Keelin Godsey lives with his fiancée in North Adams, Mass. In June, he'll be competing for a spot on the U.S. track and field team -- the women's hammer team, to be exact.

If you're furrowing your brow, you're not alone. Godsey is a transgender athlete -- the first Olympic hopeful in the U.S. to identify as one. He has the body of a female, but strongly identifies as a male. In the latest issue of Sports Illustrated, Pablo S. Torre and David Epstein explore the slowly increasing public awareness of transgenders in sports, and the challenges Godsey has faced on his road to the Olympics.

Although he went by his given name of Kelly and wore his blond hair long at his Colorado high school, Godsey was regularly tormented for being masculine. He was viciously beat up, even by female classmates. If homosexuality is still misunderstood in our culture, then the transgendered are even more puzzling to a society hung up on gender roles and sexuality. Add sports to the equation, and it becomes even more confusing. We accept the division of men and women in sports because it typically creates the most equal playing field -- so how should professional organizations handle transgender athletes?
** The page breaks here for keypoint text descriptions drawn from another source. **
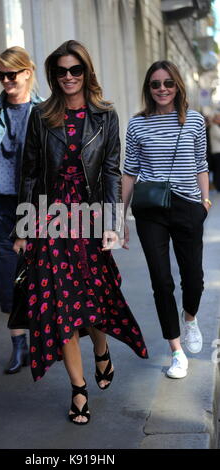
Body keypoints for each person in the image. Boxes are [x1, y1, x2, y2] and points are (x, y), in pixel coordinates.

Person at [12, 40, 148, 425]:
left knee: (94, 298)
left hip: (88, 218)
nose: (69, 77)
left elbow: (110, 171)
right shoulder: (41, 115)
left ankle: (101, 349)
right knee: (61, 305)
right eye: (61, 71)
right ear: (53, 76)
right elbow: (31, 171)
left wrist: (112, 224)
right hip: (51, 219)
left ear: (86, 72)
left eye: (76, 70)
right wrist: (23, 228)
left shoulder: (105, 116)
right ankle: (78, 389)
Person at [122, 60, 211, 380]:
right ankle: (176, 351)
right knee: (161, 281)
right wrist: (120, 217)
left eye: (168, 83)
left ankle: (189, 319)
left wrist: (204, 201)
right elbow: (130, 170)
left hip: (188, 207)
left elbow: (201, 163)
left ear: (178, 86)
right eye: (155, 84)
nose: (162, 89)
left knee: (194, 280)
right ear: (148, 89)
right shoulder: (137, 125)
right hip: (150, 211)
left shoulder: (195, 122)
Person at [0, 46, 43, 374]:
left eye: (10, 74)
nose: (5, 80)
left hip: (33, 206)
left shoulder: (44, 112)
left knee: (38, 275)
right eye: (0, 75)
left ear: (27, 72)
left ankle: (45, 341)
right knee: (6, 277)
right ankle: (19, 346)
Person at [208, 112, 220, 191]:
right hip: (217, 152)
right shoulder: (214, 127)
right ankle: (218, 186)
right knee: (218, 171)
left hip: (216, 152)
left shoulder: (215, 127)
There was Yale tennis star Richard Raskin, who became Renée Richards in 1975. There was Kyle Allums, a guard on the George Washington women’s basketball team who came out in 2010 as a transgender. There were plenty in between. But transgender athletes have been fighting a long battle for recognition in professional sports. In 2004 the International Olympic Committee decided, in order to compete against those not of their birth sex, trans athletes have to undergo sex reassignment surgery followed by two years of hormone therapy. The NCAA followed with their own, slightly different policy. Godsey hasn’t had any hormone therapy or cosmetic surgery, so he can still compete against women, which he has always done.
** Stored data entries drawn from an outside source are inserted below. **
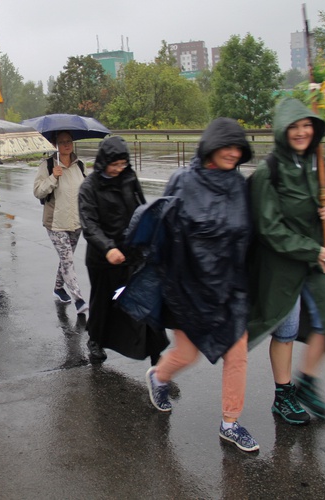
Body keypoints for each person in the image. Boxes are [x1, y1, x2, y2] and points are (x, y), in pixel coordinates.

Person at [125, 118, 259, 452]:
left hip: (229, 286)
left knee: (237, 352)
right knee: (188, 352)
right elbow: (164, 235)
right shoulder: (184, 182)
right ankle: (159, 377)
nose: (233, 153)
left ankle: (231, 423)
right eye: (227, 146)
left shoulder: (238, 185)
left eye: (238, 148)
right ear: (211, 146)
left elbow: (248, 233)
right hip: (188, 287)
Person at [247, 97, 325, 425]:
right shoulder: (268, 172)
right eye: (294, 127)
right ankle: (283, 395)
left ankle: (307, 383)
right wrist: (312, 250)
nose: (302, 132)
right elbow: (270, 229)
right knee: (286, 331)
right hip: (281, 266)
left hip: (315, 262)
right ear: (282, 131)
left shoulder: (319, 164)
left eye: (307, 126)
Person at [78, 136, 168, 363]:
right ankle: (96, 339)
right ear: (103, 162)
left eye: (122, 164)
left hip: (132, 252)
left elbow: (142, 209)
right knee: (104, 302)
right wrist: (108, 248)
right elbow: (89, 224)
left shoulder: (129, 178)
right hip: (103, 257)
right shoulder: (89, 187)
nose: (119, 169)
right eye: (114, 164)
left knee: (144, 299)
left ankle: (157, 355)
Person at [32, 131, 88, 314]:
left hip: (76, 222)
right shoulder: (48, 165)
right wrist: (53, 177)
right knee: (68, 259)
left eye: (69, 141)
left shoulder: (80, 165)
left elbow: (87, 190)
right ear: (55, 144)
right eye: (62, 142)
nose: (66, 145)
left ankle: (58, 288)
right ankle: (79, 298)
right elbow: (38, 192)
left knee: (66, 259)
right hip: (55, 223)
"And Keelin — let's make no mistake about this, this has been incredibly tough, and at times tormenting and tortuous, for Keelin Godsey, a person who identifies fully as a male, and wishes to live as a male in all walks of life,” Torre told NPR in an interview about his Sports Illustrated piece. “But, it's his passion for sports and the opportunity to make the Olympic team" that are behind Godsey's choice.

Godsey does plan to undergo the hormone therapy and surgery necessary to fully transition to a male body, either after the Olympics or sooner, if he doesn't advance to the U.S. team.

"How long could I possibly put off going on testosterone? I'm human," Godsey told Sports Illustrated. "I'm human."